今回は、チュートリアルで作成するアプリの概要と、Projucerからアプリを新規作成で実装していくところまでを行います。
こんな人の役に立つかも
・JUCEプログラミングを勉強している人
・JUCEの「Create MIDI data」チュートリアルを進めている人
・JUCEでMIDIを扱いたい人
チュートリアルのアプリの概要
チュートリアルのプログラムでは、Projucerの「GUI」のテンプレートから作成しているようです。
今後、音声処理も含めてMIDIを扱いたいので、あえて「Audio」のテンプレートで作成して、「GUI」と「Audio」テンプレートの違いも確認していきます。
作成するアプリ
次のようなGUIのアプリが作成できます。
ボタンクラスでノートオンメッセージを発生させます。スライダークラスを使ってCC7(音量)のMIDIを発生させます。

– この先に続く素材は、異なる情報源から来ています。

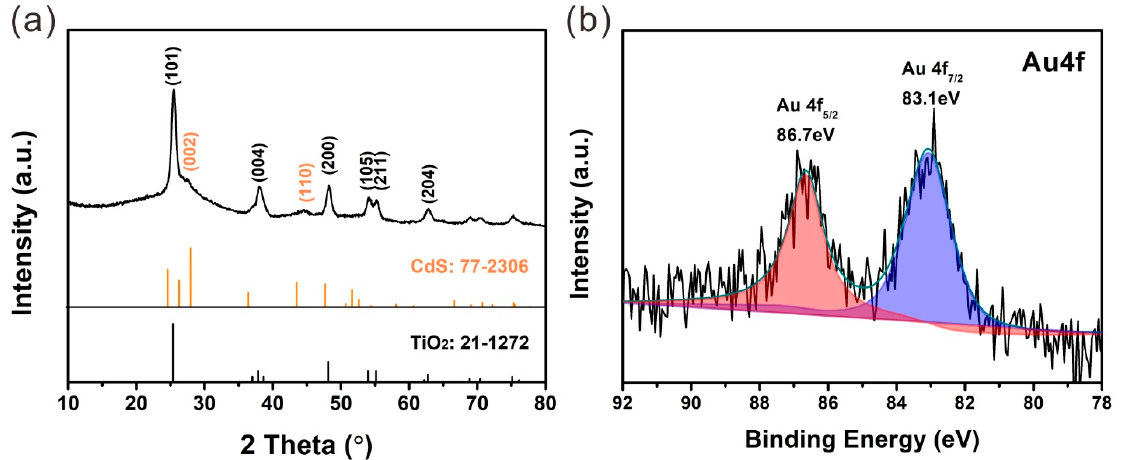
Figure 3. ( a ) XRD pattern of 3DOM TiO 2 -Au-CdS, along with the JCPDS cards of anatase TiO 2 and hexagonal CdS; ( b ) the high-resolution XPS spectrum of Au 4f in 3DOM TiO 2 -Au-CdS.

このアプリでは、音はならず、右のテキストボックスに発生したMIDIメッセージを表示するようにします。
Projucerでプロジェクトの作成
Projucerの「Audio」テンプレートで新規プロジェクトを作成しました。
※今回のチュートリアルは音声処理を利用しないので、GUIテンプレートで作成できます。「Audio」と「GUI」テンプレートの差分は後の項目で検証していきます。
実装
MainComponent.h
ヘッダーファイルです。privateなメンバを追加しています。
class MainComponent : public juce::AudioAppComponent
{
public:
MainComponent();
~MainComponent() override;
void prepareToPlay (int samplesPerBlockExpected, double sampleRate) override;
void getNextAudioBlock (const juce::AudioSourceChannelInfo& bufferToFill) override;
void releaseResources() override;
void paint (juce::Graphics& g) override;
void resized() override;
private:
//次のprivateなメンバを追加します。
static juce::String getMidiMessageDescription(const juce::MidiMessage& m);
void setNoteNumber(int noteNumber);
void logMessage(const juce::String& m);
void addMessageToList(const juce::MidiMessage& message);
//今回はGUIにボタン4つとラベルとスライダー、テキストエディタを使います。
juce::TextButton bassDrumButton;
juce::TextButton snareDrumButton;
juce::TextButton closedHiHatButton;
juce::TextButton openHiHatButton;
juce::Label volumeLabel;
juce::Slider volumeSlider;
//GUIの右部分のテキスト出力を行うテキストエディタです。
juce::TextEditor midiMessagesBox;
int midiChannel = 10;
double startTime;
JUCE_DECLARE_NON_COPYABLE_WITH_LEAK_DETECTOR (MainComponent)
};
privateなメンバとして、MIDIを操作する独自の関数4つと、GUIのオブジェクトを追加しました。また、MIDIチャンネルを10としました。startTime変数も後ほど利用しますので、定義しておきます。
MainComponent.cpp
setNoteNumber関数
cppに次のsetnoteNumber関数を作成します。
この関数は、ノートナンバーを与えることでnoteOnのMIDIメッセージを発生させてGUIの右部分のテキストに出力します。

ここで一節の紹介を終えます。